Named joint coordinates

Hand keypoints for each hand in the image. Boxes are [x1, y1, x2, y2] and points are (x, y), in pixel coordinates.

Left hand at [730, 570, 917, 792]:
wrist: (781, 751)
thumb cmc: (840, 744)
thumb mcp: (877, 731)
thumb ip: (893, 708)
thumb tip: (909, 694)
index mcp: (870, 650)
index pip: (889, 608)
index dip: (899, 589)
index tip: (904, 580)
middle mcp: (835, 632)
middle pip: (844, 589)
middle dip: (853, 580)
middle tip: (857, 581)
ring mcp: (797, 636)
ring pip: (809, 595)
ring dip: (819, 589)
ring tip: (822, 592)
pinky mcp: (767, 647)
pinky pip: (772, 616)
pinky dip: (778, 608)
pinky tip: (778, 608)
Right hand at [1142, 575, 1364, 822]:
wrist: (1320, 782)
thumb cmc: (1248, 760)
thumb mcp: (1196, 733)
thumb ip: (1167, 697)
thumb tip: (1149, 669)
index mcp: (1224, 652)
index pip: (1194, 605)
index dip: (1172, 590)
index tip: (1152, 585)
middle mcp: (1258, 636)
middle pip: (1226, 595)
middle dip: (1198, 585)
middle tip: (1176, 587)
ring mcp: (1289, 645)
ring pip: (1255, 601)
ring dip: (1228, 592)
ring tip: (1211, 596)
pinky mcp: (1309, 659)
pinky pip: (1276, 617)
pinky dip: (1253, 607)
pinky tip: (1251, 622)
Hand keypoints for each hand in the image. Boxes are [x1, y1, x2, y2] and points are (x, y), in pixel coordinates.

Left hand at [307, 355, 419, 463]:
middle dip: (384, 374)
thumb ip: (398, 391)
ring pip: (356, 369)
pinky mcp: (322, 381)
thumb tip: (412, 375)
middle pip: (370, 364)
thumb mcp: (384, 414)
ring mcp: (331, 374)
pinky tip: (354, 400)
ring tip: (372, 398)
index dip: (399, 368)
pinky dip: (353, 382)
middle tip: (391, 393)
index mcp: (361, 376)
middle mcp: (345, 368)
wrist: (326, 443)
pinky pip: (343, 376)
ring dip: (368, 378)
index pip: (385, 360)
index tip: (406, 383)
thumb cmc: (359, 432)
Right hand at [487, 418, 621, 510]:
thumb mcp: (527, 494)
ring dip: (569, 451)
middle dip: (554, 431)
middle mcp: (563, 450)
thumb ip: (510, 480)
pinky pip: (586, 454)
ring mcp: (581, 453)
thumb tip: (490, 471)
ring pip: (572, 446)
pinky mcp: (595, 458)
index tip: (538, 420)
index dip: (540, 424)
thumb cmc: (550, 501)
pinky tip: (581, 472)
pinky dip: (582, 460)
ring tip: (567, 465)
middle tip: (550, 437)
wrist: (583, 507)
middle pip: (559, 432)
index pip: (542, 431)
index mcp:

● **Work instructions**
Copy the records above exactly as they appear.

● **Task response**
Hand keypoints for each hand in the image. Boxes are [x1, y1, x2, y2] and points are (x, y), in pixel coordinates.

Left hand at [730, 570, 917, 792]:
wrist: (781, 751)
thumb cmc: (840, 744)
thumb mcp: (877, 731)
thumb ip: (893, 708)
thumb tip: (909, 694)
index mcp: (870, 650)
index pip: (889, 608)
index dip: (899, 589)
index tip: (904, 580)
middle mcp: (835, 632)
middle pip: (844, 589)
middle dip: (853, 580)
middle tip: (857, 581)
ring mcp: (797, 636)
ring pip: (809, 595)
ring dip: (819, 589)
ring tip: (822, 592)
pinky mcp: (767, 647)
pinky pip: (772, 616)
pinky dip: (778, 608)
pinky tip: (778, 608)
Right hand at [1142, 575, 1364, 822]:
wrist: (1320, 782)
thumb cmc: (1248, 760)
thumb mcp: (1196, 733)
thumb ip: (1167, 697)
thumb tip: (1149, 669)
index mcp: (1224, 652)
index pip: (1194, 605)
index dip: (1172, 590)
index tip: (1152, 585)
middle mcp: (1258, 636)
middle pip: (1226, 595)
middle dip: (1198, 585)
middle tip: (1176, 587)
ring mcp: (1289, 645)
ring pip: (1255, 601)
ring dip: (1228, 592)
ring tip: (1211, 596)
pinky mcp: (1309, 659)
pinky pip: (1276, 617)
pinky dip: (1253, 607)
pinky tip: (1251, 622)
Hand keypoints for each hand in the image. Boxes are [x1, y1, x2, y2] and points are (x, y), in pixel coordinates.

Left hand at [307, 355, 419, 463]:
middle dip: (384, 374)
thumb ip: (398, 391)
ring pip: (356, 369)
pinky mcp: (322, 381)
thumb tip: (412, 375)
middle pip: (370, 364)
thumb mcp: (384, 414)
ring mcp: (331, 374)
pinky tip: (354, 400)
ring tip: (372, 398)
index dip: (399, 368)
pinky dip: (353, 382)
middle tip: (391, 393)
index mcp: (361, 376)
middle mcp: (345, 368)
wrist: (326, 443)
pinky pip: (343, 376)
ring dip: (368, 378)
index pip: (385, 360)
index tip: (406, 383)
thumb cmc: (359, 432)
Right hand at [487, 418, 621, 510]:
thumb mcp: (527, 494)
ring dip: (569, 451)
middle dip: (554, 431)
middle mcp: (563, 450)
thumb ip: (510, 480)
pinky pip: (586, 454)
ring mcp: (581, 453)
thumb tip: (490, 471)
ring pip: (572, 446)
pinky mcp: (595, 458)
index tip: (538, 420)
index dip: (540, 424)
thumb cmc: (550, 501)
pinky tip: (581, 472)
pinky dip: (582, 460)
ring tip: (567, 465)
middle tip: (550, 437)
wrist: (583, 507)
middle pip: (559, 432)
index pip: (542, 431)
index mcp:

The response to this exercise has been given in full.